:: DIRECTIVE ::
Return the number of lines below with "vaut" in them, and nothing else.

------ SOURCE DATA

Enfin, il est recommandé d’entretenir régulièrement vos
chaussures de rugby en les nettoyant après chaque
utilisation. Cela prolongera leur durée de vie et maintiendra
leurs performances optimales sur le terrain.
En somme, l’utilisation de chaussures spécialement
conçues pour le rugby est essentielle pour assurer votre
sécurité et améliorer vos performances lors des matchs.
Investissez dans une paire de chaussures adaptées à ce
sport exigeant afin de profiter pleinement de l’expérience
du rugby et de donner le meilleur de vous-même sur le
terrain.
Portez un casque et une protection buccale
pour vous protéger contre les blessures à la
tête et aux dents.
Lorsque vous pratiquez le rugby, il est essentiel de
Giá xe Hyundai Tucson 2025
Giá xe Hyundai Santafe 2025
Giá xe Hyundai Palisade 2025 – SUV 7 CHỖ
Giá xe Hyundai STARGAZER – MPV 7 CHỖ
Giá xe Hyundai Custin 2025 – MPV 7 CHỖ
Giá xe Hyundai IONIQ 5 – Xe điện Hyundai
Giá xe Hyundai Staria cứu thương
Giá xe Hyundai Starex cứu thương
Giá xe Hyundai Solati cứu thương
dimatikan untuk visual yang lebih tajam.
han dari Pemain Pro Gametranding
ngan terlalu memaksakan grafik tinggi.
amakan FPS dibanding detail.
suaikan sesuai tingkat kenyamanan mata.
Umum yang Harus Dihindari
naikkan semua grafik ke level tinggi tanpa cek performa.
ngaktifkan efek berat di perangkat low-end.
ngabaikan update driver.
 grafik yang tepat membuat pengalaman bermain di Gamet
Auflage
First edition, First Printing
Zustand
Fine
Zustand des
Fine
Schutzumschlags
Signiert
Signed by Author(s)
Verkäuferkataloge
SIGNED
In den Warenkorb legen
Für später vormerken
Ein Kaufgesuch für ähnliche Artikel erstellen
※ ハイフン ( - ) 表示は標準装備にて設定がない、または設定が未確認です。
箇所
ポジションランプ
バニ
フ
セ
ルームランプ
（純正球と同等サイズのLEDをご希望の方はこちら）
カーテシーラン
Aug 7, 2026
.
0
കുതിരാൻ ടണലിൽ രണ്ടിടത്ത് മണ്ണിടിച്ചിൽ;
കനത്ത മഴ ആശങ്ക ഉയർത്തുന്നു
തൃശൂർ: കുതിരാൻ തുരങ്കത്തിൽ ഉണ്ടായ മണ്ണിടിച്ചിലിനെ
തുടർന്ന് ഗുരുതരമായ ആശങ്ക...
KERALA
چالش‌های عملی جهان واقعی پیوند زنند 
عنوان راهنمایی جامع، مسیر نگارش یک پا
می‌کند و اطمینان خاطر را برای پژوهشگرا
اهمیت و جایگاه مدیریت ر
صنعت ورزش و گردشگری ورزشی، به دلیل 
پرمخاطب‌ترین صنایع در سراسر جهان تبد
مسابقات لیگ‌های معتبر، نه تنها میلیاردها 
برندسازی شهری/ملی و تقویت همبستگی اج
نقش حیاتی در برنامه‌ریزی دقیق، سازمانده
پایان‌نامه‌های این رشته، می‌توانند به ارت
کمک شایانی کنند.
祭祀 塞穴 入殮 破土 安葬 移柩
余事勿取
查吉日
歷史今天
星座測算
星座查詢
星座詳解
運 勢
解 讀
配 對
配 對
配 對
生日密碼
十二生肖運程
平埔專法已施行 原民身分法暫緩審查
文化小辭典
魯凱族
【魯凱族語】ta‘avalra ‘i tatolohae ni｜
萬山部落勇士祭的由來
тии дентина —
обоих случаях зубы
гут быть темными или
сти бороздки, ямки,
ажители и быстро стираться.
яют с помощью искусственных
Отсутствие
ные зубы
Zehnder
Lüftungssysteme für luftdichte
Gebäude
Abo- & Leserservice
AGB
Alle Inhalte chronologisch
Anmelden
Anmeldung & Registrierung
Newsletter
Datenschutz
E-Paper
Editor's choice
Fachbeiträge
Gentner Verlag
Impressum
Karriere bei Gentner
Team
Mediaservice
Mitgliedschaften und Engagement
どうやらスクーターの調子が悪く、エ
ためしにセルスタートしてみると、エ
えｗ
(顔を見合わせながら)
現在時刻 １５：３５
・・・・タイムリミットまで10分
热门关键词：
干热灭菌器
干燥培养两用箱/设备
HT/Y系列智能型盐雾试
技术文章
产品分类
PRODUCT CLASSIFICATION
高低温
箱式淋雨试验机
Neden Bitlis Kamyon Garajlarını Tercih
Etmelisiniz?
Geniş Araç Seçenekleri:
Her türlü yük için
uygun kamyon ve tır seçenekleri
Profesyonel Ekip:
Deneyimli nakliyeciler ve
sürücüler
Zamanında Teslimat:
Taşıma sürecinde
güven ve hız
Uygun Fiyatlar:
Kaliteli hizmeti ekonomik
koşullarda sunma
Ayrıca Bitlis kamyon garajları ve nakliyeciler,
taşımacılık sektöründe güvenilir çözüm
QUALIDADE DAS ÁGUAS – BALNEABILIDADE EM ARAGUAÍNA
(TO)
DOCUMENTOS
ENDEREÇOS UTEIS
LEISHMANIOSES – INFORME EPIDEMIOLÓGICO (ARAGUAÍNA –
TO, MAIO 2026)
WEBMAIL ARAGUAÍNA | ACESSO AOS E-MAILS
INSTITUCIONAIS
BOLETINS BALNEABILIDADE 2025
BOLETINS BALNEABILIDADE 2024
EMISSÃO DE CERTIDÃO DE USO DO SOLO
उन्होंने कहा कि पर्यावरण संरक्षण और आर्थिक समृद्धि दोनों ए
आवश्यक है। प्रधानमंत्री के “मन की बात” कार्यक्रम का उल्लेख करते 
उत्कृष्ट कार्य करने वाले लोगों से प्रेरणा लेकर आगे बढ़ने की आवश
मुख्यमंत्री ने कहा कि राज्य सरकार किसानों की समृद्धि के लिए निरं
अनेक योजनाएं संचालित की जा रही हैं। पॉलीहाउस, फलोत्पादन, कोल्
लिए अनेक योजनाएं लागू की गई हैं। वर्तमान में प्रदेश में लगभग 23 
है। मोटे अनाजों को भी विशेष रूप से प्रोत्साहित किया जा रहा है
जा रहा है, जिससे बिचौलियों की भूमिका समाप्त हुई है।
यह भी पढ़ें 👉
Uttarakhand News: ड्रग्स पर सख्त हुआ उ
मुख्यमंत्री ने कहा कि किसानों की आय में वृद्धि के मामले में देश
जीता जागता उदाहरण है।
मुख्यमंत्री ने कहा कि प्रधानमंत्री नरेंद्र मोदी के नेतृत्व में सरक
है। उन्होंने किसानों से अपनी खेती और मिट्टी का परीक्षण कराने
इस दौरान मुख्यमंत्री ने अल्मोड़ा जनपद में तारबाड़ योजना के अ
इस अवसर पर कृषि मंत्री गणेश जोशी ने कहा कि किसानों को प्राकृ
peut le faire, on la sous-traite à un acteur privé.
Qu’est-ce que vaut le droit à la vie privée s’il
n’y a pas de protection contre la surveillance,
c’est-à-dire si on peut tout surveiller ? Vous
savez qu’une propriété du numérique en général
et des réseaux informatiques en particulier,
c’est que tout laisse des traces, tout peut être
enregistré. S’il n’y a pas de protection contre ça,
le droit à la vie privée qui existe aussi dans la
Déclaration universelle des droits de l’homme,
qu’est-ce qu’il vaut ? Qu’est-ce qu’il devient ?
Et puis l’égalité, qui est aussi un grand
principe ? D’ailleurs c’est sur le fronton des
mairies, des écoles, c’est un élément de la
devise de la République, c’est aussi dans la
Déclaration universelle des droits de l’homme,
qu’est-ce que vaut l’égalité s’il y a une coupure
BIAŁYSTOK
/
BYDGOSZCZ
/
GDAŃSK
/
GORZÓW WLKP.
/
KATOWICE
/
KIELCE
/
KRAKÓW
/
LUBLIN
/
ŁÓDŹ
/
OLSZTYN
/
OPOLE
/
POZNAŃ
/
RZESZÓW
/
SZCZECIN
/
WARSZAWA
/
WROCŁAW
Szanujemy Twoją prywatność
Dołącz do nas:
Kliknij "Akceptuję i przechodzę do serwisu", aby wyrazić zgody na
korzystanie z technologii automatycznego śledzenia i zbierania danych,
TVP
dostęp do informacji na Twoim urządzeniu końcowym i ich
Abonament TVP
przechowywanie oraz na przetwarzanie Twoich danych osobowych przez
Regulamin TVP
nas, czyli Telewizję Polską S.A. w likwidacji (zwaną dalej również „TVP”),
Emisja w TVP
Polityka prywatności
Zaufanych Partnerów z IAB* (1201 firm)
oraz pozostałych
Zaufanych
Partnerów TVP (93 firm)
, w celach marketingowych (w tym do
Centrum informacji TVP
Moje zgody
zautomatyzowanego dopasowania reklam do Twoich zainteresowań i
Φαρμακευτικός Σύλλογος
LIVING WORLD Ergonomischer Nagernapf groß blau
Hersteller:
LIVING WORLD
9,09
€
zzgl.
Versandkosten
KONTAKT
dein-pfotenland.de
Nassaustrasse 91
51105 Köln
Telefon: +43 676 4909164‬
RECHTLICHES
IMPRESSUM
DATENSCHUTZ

------------

:: COMPLETED TASK ::
3